EasternStandard · Today 10:38

Badbadbunny · Today 10:21

Reducing the VAT threshold will do untold damage to the economy as lots of small businesses will become unviable overnight. If it were £40k, what about the business currently doing £45k of turnover - they'd be out of pocket so would do the same at those at £90k and cut down their working to get back under £40k - or more likely just give up altogether.

But it is a Labour government of hate, spite and envy, so I wouldn't be surprised if they did it!

Yes, other EU countries have much lower VAT registration thresholds, but they were set up like that decades ago generally, so no one knows any difference and businesses have been set up for decades on that basis. It's not something you can retro-implement.

These arbitrary thresholds are very damaging as they put the brake on growth and a reduction would put growth into reverse.

In fact, if anything, I'd go for a zero threshold, and make every single business register for VAT from their first £1 of turnover. Then at least you'd have a level playing field, no competition from smaller non vat registered businesses, and more importantly no barriers to growth.

But there's also have to be a proper clampdown on the black economy as any reduction of VAT threshold (or a zero threshold) would massively fuel undeclared cash in hand sales, artificial business splitting, etc., which HMRC is currently incapable of tackling despite it already costing tens of billions each year and the largest component of the official tax gap.

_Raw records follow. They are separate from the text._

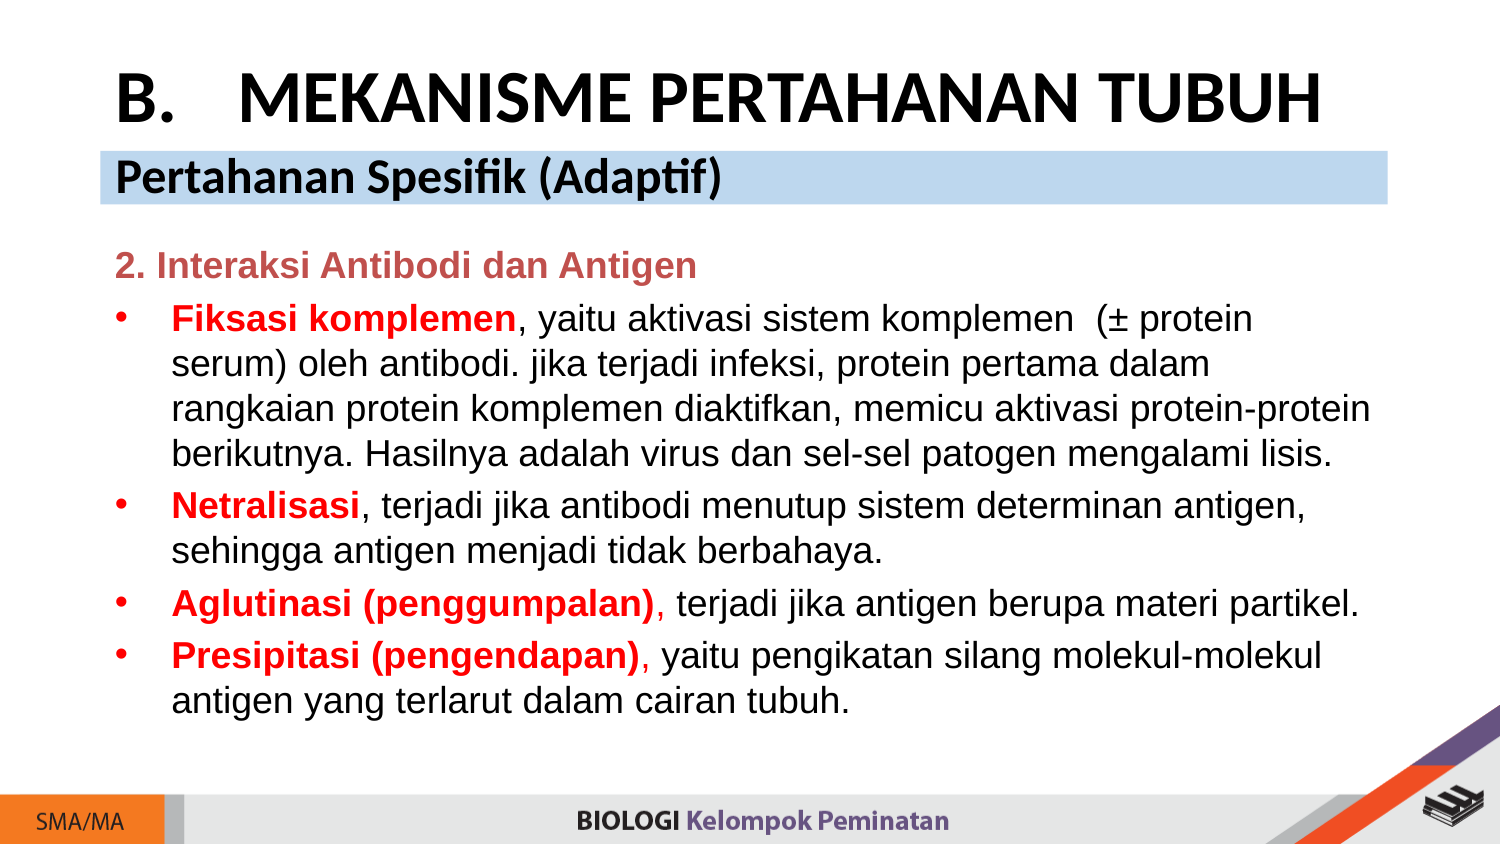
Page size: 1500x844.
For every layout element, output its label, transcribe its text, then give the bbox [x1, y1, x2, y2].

picture [0, 705, 1500, 844]
text_box 2. Interaksi Antibodi dan Antigen Fiksasi komplemen, yaitu aktivasi sistem komplemen (± protein serum) oleh antibodi. jika terjadi infeksi, protein pertama dalam rangkaian protein komplemen diaktifkan, memicu aktivasi protein-protein berikutnya. Hasilnya adalah virus dan sel-sel patogen mengalami lisis. Netralisasi, terjadi jika antibodi menutup sistem determinan antigen, sehingga antigen menjadi tidak berbahaya. Aglutinasi (penggumpalan), terjadi jika antigen berupa materi partikel. Presipitasi (pengendapan), yaitu pengikatan silang molekul-molekul antigen yang terlarut dalam cairan tubuh. [100, 233, 1388, 754]
text_box MEKANISME PERTAHANAN TUBUH [100, 58, 1388, 138]
text_box Pertahanan Spesifik (Adaptif) [100, 150, 1388, 205]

Yes this thread mirrors Labour - every meeting is how can we tax more.

‘Every meeting I have is “who can we tax in order to pay benefits to others”.

I don’t think they can switch from this ethos but at some point they’ll be out due to it.

MellersSmellers · Today 14:26

RedRock41 · 07/07/2026 20:27

Stop paying means tested benefits to those with 100s of 1000s in home equity. Not right that low income earners pay more to cover costs for those with ridiculous levels of home £s equity. A charge on the property is needed. Savers can only have £16k in savings, asset holders can live in a £16m+ property and still qualify. Crazy.

This.
Surely no reasonable person can object to some benefits being means tested provided the threshold is set at a reasonable level. And means should include assets.
Yes increase CGT to basic rate and index link the threshold.
And revert the pension triple lock to a double lock (uprating by the higher of earnings or CPI). And I speak as a new retiree.

Badbadbunny · Today 14:30

MellersSmellers · Today 14:26

This.
Surely no reasonable person can object to some benefits being means tested provided the threshold is set at a reasonable level. And means should include assets.
Yes increase CGT to basic rate and index link the threshold.
And revert the pension triple lock to a double lock (uprating by the higher of earnings or CPI). And I speak as a new retiree.

The thing with CGT is that it is a lower rate to acknowledge that there's no longer any form of accounting for general inflation over the time you own the asset. Go back 2/3/4 decades and you had indexation allowance which reflected the time that you held the asset, which was then scrapped and replaced with taper relief, which was a yearly reduction, again to reflect the time you owned the asset. That was then scrapped and CGT rates reduced instead. I'd be all for reverting CGT rates back to higher levels, but you do need some kind of adjustment for length of time you've owned it. It's clearly wrong when someone who has owned an asset for a year pays the same CGT as someone who's owned an asset for 50 years, if the "basic" simple gain in the same. There has to be some kind of time apportionment of the gain.